*** Opening THE DATA ***
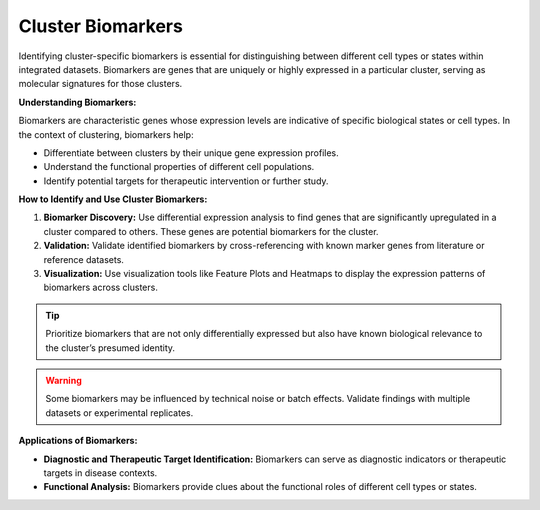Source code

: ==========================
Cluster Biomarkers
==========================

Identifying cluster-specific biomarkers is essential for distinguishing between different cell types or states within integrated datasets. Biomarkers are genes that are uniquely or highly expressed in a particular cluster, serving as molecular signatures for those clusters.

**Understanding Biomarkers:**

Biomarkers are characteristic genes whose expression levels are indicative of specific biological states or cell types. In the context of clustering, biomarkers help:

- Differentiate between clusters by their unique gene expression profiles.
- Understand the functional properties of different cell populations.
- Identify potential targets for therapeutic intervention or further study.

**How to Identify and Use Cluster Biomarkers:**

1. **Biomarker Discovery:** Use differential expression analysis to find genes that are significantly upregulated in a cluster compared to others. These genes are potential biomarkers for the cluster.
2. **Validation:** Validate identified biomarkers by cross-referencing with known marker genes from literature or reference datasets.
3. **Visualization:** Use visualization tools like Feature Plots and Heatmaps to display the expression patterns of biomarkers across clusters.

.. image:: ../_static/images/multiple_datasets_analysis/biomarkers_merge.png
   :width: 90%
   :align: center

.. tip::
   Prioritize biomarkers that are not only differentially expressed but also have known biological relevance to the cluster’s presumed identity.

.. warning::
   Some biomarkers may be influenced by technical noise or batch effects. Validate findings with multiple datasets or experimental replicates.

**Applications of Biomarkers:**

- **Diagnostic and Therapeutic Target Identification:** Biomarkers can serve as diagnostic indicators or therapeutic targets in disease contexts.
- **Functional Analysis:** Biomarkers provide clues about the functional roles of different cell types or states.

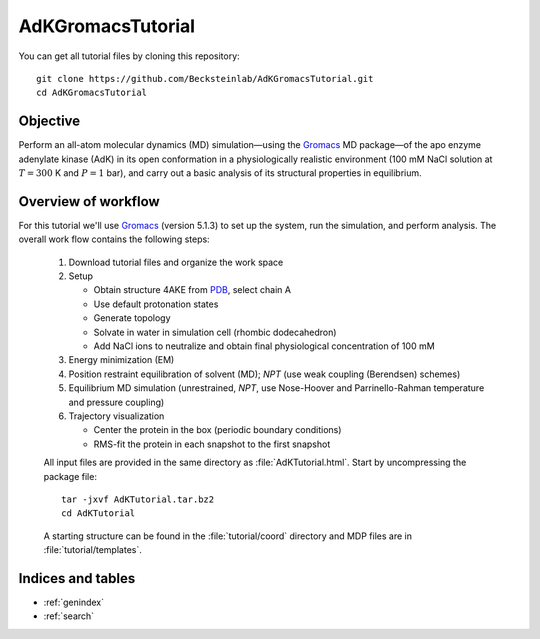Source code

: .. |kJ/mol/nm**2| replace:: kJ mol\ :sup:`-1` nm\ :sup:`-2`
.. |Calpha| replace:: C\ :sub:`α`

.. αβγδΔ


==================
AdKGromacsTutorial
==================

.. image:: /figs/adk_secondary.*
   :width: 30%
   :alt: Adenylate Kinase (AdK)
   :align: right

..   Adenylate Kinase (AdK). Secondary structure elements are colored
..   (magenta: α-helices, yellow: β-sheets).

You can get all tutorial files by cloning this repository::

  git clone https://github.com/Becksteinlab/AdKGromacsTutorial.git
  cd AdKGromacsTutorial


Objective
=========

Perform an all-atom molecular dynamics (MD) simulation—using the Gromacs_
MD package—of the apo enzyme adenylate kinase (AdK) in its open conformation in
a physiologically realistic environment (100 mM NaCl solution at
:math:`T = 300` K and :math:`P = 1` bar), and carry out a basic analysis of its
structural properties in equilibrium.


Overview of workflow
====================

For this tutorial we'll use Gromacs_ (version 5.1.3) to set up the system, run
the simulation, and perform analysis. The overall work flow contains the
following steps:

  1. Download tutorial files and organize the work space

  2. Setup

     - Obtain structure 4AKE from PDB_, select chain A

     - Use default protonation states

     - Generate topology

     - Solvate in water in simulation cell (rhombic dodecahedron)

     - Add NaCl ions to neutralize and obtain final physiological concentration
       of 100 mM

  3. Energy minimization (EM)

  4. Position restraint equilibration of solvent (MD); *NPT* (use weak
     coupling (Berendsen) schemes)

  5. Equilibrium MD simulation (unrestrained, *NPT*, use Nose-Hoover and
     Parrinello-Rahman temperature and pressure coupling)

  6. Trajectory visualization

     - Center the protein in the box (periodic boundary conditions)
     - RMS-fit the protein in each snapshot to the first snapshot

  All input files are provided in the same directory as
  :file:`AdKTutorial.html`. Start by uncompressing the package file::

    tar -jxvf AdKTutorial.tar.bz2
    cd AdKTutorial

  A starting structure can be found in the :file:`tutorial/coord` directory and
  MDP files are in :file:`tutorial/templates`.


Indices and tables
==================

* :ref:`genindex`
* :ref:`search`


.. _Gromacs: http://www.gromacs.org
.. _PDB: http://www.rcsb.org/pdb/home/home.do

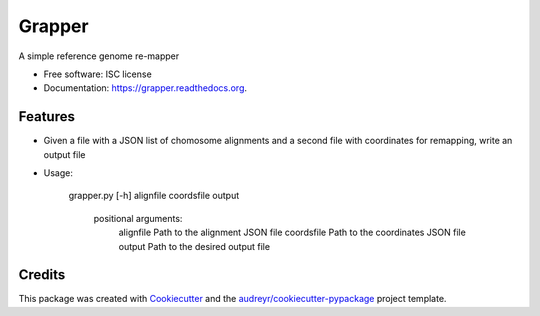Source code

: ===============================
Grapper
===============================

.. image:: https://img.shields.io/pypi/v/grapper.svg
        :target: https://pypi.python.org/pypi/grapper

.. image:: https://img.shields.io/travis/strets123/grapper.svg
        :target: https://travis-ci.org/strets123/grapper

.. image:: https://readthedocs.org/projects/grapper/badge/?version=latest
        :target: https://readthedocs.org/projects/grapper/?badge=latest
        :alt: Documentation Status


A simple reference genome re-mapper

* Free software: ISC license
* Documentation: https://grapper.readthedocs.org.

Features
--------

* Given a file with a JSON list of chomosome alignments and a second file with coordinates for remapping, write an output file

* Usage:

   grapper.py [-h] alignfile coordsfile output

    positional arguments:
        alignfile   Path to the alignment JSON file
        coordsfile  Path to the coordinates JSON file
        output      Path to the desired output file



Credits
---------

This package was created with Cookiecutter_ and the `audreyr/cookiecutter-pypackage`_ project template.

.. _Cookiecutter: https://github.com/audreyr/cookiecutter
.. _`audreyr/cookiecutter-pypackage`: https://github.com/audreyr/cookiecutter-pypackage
*** Closing THE DATA ***
*** Opening THE DATA ***
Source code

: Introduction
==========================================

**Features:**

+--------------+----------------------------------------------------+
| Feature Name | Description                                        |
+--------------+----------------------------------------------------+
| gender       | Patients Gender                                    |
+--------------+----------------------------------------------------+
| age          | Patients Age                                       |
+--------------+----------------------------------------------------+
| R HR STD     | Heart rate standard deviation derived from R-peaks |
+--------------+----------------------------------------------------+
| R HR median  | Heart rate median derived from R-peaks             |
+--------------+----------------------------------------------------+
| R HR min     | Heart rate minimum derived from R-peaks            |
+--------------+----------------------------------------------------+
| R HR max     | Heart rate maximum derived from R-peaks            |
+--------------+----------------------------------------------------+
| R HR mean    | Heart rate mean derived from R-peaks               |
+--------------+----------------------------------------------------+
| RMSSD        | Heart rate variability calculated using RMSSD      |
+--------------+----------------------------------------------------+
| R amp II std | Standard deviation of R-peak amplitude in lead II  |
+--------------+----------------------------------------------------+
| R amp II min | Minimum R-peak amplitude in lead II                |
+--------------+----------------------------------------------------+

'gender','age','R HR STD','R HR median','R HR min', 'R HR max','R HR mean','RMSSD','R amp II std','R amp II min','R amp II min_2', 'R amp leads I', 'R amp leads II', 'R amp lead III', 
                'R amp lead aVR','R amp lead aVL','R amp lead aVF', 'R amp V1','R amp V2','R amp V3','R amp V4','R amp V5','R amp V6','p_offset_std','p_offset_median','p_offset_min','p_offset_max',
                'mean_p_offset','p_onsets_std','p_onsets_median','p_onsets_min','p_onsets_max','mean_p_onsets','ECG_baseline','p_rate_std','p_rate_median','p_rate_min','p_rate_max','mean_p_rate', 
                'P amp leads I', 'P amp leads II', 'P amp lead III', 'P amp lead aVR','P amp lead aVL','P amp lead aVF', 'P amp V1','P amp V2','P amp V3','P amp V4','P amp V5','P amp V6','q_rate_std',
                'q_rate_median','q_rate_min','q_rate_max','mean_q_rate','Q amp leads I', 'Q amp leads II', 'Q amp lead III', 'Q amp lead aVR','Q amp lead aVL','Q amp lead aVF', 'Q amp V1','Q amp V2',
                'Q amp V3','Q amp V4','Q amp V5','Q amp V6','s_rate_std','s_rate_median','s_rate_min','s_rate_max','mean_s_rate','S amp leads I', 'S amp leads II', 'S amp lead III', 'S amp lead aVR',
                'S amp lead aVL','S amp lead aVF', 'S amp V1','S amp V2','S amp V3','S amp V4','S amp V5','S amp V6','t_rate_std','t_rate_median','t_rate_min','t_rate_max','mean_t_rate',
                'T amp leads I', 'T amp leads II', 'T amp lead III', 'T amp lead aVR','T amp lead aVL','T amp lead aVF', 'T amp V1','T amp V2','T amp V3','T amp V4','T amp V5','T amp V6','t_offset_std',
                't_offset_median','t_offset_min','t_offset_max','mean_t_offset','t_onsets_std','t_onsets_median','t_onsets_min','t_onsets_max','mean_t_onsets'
*** Closing THE DATA ***
WHAT TO WORK ON ->
What lines of the material contain "latest"? Show them.

FINAL ANSWER ->
.. image:: https://readthedocs.org/projects/grapper/badge/?version=latest
        :target: https://readthedocs.org/projects/grapper/?badge=latest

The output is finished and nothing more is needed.